Culture
Un lieu, une histoire
Dar Hassan Pacha En attendant la résurrection
Publié le 16 juin 2012
A quelques enjambées du Palais Mustapha Pacha, qui, lui, connaît un nouveau destin avec sa mue en Musée des Enluminures, le petit palais Hassan Pacha, adossé à la mosquée Ketchaoua est encore au stade de la restauration.
Entourée de vilaines tôles, faisant barrage aux regards des curieux, le bout de cour envahi par des herbes folles, s’en remet au renoncement. Dar Hassan Pacha offre le visage d’une grande demeure triste. Une fois le seuil franchi on peut voir que les plafonds du hall ont été rénovés et de belles dentelles de plâtre sont apparentes. Sinon tout est poussière et aucun écho ne résonne dans l’imposant escalier en marbre. Il est midi. Le soleil haut dans cette basse Casbah, envahie par les marchands squatteurs d’espaces et à la recherche de quelques clients, laisse apparaître toutes les blessures et les épreuves subies par la vieille ville. Est-ce que les travaux sont à l’arrêt ? Nous ne le saurons pas. Un homme assis à l’ombre est plongé dans la lecture de son journal. Un deuxième, le regard rêveur derrière des lunettes de vue, la voix sereine s’étonne de notre intrusion. Le troisième au regard fuyant, esquive nos questions sur le plan de rénovation de Dar Hassan Pacha. La voisine de Djamaa Ketchaoua, protégée par les cinq prières et les cinq appels de la journée attend sa résurrection, peut être bien en un lieu culturel qui lui permettra un chemin de vie à la hauteur de son passé. Et si on laissait parler les vieilles pierres de l’antique maison princière… on pourrait entendre dans le silence des lieux, protégés par l’épaisseur des murs, les chuchotements des voix du passé ainsi que le frôlement léger des pas sur les dalles du sol et pourquoi pas en cet instant de sieste, apercevoir ces dames alanguies sur des sofas en velours. Ou bien plongées dans des bavardages à l’image des oiseaux rares de la volière. Et puis traversant la densité des couches de poussières amassées au fil des siècles, voir se faisant des confidences, les princesses de la légende… Khdaouedj aux pupilles bleues, Aziza, Fatma et N’fissa. Traces de souvenirs, impressions de parfum, empreintes de mémoire… Dar Hassan Pacha el Khaznadji, Elle a été construite à l’aurore des premières années de 1790 dans le faste de la Régence Dar Hassan Pacha. Débaptisée à la colonisation en « Palais d’Hiver » elle ne livre pas son secret de rénovation. Encore moins sa splendeur d’antan. Du moins jusqu’à ce que les opérations de reconstitution viennent à prendre fin.

● **Travail à faire**:
Donnez tous les noms des princesses de la légende cités dans le texte sur Dar Hassan Pacha.

[Entrées de données sauvegardées]

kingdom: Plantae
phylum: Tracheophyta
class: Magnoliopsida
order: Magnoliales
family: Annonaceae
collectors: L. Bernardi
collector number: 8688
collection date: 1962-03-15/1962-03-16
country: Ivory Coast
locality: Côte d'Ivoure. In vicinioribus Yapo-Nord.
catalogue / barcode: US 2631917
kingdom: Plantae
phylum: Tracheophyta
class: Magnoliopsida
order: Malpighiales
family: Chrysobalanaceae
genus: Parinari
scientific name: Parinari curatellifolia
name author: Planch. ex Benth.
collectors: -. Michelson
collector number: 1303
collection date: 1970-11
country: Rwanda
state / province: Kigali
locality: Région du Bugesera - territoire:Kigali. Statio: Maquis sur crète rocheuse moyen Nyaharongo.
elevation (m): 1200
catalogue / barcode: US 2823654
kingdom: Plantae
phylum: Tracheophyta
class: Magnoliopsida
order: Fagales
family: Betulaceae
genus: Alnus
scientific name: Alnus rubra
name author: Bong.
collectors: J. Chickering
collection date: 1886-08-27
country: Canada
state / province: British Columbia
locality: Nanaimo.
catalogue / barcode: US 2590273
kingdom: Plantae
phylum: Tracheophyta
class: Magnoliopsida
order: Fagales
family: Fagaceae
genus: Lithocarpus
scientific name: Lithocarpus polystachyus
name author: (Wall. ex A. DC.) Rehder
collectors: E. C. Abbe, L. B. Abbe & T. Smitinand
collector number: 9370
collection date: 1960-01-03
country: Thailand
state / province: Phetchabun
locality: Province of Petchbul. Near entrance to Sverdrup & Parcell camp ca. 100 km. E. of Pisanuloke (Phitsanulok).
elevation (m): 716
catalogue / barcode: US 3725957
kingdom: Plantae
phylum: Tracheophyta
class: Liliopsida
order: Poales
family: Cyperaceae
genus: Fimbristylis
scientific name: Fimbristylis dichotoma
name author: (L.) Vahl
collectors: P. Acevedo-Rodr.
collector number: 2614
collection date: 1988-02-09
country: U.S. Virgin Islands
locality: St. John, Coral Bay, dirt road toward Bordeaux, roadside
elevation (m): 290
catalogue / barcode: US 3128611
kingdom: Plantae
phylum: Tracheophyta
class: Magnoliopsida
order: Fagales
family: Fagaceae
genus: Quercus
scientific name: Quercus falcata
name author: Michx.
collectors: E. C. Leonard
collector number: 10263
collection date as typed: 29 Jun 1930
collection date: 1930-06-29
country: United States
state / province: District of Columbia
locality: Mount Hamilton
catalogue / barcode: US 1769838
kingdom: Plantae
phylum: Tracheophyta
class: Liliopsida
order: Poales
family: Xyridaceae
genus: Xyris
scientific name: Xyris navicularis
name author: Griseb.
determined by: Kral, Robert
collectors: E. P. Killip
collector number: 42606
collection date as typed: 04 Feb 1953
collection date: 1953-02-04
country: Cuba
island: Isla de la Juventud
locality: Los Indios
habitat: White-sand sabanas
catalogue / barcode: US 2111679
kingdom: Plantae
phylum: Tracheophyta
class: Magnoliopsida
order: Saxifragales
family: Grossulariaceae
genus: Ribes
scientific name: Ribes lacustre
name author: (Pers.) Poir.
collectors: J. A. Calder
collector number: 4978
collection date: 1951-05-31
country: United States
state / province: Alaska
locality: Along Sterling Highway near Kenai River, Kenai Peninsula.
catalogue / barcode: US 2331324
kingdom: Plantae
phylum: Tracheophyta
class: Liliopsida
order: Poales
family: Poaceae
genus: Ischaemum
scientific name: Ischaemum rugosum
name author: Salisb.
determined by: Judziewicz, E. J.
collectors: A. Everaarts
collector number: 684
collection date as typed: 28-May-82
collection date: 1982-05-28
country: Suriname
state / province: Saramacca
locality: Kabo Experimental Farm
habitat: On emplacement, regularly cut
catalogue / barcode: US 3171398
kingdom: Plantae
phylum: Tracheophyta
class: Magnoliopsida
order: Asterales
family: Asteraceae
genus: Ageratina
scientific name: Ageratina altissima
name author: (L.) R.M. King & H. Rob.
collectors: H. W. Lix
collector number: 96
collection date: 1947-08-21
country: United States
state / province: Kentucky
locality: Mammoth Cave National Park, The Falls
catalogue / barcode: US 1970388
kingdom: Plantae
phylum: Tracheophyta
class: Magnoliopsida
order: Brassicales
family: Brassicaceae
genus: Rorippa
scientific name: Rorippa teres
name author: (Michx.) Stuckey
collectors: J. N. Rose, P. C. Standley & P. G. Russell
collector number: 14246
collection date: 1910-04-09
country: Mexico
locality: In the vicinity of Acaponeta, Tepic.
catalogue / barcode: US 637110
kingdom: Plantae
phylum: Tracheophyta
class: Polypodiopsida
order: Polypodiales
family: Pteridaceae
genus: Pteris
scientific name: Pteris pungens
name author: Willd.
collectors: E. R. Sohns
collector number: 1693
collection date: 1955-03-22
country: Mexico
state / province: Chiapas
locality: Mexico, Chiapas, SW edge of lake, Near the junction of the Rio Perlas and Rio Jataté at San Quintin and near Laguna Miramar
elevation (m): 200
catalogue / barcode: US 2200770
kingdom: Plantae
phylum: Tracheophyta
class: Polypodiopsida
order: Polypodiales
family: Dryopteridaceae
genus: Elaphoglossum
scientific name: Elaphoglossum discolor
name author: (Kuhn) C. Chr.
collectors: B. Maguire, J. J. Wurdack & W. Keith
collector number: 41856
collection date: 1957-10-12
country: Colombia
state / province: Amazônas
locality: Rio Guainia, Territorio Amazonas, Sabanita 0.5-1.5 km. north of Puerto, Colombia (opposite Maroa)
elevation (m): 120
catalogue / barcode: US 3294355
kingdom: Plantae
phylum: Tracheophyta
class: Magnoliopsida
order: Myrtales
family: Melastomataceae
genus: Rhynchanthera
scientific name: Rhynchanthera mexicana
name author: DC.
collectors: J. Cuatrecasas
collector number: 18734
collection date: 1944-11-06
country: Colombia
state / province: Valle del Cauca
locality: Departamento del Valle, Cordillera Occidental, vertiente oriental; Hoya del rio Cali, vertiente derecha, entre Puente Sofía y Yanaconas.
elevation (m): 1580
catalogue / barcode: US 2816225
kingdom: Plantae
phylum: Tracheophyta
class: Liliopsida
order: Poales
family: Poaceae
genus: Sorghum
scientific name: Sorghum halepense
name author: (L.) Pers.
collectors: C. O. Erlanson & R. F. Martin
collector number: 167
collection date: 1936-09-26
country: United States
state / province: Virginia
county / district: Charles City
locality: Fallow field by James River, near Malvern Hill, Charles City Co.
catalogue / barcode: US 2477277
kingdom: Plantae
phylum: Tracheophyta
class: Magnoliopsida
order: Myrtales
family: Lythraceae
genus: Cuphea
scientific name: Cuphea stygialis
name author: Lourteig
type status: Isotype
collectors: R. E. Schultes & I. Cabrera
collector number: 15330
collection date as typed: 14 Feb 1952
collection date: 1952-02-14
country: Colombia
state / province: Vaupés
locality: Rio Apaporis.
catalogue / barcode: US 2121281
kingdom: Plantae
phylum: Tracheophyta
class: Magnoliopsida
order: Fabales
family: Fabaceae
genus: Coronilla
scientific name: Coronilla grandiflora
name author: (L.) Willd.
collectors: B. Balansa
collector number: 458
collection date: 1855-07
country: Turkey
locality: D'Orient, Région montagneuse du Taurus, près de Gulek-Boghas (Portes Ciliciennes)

● **Solution du problème**:
Khdaouedj, Aziza, Fatma et N’fissa.